America is on the ropes and its ‘trainer’ – China – is also struggling.
Just as Kevin Rudd is weighing up borrowing more money to pump into the economy to make it look like its business as usual, so too is China wondering how much more money to pump into the American economy to buy Chinese manufactured goods.
And before China it was the Japanese and Saudis and many other punters looking for a quick $.
So what comes first, the chicken or the egg when the cost of buying all these consumer goods kept climbing, was it due to rising energy costs and competition for other resources?
An interesting and perhaps telling indicator is that Saudi Arabia was one of the biggest oil exporters and funders to the USA; however, as their oil well ability to meet demand has been slipping (at almost the same percentage rate as the North Sea supplies to the UK, which is also in financial turmoil) so too has their cash injections into the American economy.
There would be quite a few of concerned Saudi princes these days as the USA’s ability or commitment to support the regime is increasingly questionable.
Canada is the biggest supplier to the USA followed by Venezuela, and although America consumes less due to a collapsed financial system (some $9 trillion in debt), people selling to the USA must be wondering what the real dollar value is of the currency the Americans are paying with.
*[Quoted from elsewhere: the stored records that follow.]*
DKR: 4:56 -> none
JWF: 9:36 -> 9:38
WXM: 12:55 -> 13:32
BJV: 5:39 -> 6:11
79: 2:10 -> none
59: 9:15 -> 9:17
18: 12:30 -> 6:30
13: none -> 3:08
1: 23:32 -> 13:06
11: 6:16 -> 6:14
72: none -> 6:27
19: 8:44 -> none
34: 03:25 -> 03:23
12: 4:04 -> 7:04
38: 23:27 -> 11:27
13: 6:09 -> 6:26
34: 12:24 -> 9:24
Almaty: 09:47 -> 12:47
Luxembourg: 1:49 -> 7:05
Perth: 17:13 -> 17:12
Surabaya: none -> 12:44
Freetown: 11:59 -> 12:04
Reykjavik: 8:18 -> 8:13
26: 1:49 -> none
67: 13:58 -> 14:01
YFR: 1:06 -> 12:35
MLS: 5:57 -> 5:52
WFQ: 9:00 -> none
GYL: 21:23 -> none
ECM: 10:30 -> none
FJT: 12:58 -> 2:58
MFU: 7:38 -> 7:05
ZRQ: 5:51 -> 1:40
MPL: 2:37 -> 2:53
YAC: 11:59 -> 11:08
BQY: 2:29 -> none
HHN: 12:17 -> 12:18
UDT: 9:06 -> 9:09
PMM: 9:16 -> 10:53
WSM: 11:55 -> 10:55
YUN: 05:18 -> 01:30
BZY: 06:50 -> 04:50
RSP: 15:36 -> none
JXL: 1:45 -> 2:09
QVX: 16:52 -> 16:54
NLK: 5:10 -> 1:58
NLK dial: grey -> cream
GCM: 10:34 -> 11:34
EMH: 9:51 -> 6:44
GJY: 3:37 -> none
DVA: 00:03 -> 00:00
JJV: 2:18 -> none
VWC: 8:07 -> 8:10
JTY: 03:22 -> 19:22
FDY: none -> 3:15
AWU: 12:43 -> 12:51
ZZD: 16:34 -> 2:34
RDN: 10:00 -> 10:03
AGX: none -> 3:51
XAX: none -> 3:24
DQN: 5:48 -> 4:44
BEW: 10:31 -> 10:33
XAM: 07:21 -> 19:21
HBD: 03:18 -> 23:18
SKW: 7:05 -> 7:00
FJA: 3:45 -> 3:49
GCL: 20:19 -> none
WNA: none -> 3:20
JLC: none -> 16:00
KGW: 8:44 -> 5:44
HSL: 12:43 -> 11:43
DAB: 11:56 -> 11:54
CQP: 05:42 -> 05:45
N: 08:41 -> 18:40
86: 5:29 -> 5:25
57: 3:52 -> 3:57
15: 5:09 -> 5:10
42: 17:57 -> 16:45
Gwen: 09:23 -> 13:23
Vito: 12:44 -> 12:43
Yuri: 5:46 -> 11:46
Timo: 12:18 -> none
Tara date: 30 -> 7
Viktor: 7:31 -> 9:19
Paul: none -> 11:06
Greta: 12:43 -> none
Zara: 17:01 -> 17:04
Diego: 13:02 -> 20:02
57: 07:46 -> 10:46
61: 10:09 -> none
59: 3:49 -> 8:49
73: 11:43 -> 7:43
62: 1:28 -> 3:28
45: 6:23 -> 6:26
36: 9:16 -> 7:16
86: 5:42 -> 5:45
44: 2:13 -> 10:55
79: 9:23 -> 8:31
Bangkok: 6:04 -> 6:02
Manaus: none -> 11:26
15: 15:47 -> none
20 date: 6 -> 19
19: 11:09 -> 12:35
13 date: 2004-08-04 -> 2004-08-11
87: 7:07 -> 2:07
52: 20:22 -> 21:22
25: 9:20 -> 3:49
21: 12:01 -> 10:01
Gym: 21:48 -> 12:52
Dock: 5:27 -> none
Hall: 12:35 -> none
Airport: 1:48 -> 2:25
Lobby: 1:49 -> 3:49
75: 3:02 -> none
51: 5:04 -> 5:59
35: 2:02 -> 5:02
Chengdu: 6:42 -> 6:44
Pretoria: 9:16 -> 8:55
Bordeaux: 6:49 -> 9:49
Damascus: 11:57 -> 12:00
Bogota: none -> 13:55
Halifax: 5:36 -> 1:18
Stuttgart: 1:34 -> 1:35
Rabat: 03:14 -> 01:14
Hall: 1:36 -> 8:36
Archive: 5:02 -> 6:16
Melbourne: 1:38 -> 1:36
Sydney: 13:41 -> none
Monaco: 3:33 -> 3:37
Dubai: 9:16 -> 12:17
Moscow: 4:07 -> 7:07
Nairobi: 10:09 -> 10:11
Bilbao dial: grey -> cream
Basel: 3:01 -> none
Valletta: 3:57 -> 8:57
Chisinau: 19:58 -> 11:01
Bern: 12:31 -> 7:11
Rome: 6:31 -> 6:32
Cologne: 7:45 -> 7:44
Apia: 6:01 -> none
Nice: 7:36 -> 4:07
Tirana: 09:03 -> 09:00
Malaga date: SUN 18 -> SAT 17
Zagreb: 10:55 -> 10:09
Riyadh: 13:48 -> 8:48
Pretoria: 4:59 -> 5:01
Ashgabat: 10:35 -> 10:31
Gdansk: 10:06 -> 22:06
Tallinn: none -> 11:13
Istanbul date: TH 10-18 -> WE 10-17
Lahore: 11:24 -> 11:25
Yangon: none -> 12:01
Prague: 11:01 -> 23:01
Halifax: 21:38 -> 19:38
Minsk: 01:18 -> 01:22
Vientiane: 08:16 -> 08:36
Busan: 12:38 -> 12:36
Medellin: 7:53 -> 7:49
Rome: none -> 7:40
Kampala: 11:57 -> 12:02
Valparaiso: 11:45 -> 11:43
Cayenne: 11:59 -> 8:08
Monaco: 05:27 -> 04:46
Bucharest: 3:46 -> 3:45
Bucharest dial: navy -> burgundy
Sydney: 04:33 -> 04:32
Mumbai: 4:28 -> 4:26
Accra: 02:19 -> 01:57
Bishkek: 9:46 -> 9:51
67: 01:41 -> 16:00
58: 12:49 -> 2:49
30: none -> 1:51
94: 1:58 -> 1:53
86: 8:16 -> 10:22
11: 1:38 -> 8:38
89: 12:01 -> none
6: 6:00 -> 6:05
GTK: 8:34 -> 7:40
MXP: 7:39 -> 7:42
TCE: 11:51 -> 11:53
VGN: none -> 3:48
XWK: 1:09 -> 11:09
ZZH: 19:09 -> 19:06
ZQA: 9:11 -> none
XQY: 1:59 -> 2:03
Based on figures posted on the U.S. Department of Energy Web site, Venezuelan exports to the U.S. fell 5.4 percent to 1.39 million barrels a day in the second quarter and jumped to second place from third, leapfrogging Saudi Arabia, which shipped 32 percent less fuel.
Venezuela continues to send the bulk of its oil exports to the U.S., five years after President Hugo Chavez started seeking to diversify his nation’s customer base away from the country he calls “the empire.”
So, if you need to sell your oil to an *‘enemy’ to keep a constant income stream to support your social policies to prevent local unrest, what do you – that is Canada, *Venezuela, Saudi Arabia – do when the value of the payment is no longer there … can you afford to dig for, extract and refine a product that eventually you will never effectively be paid for ?
Nobody seem to be willing to admit the emperor has no clothes and the cost of finding oil (all the major oil finds are long gone) is going up while the public can only afford to pay so much.
Peak Oil has arrived and this concentrated energy source is no longer abundant and tighten belts we must.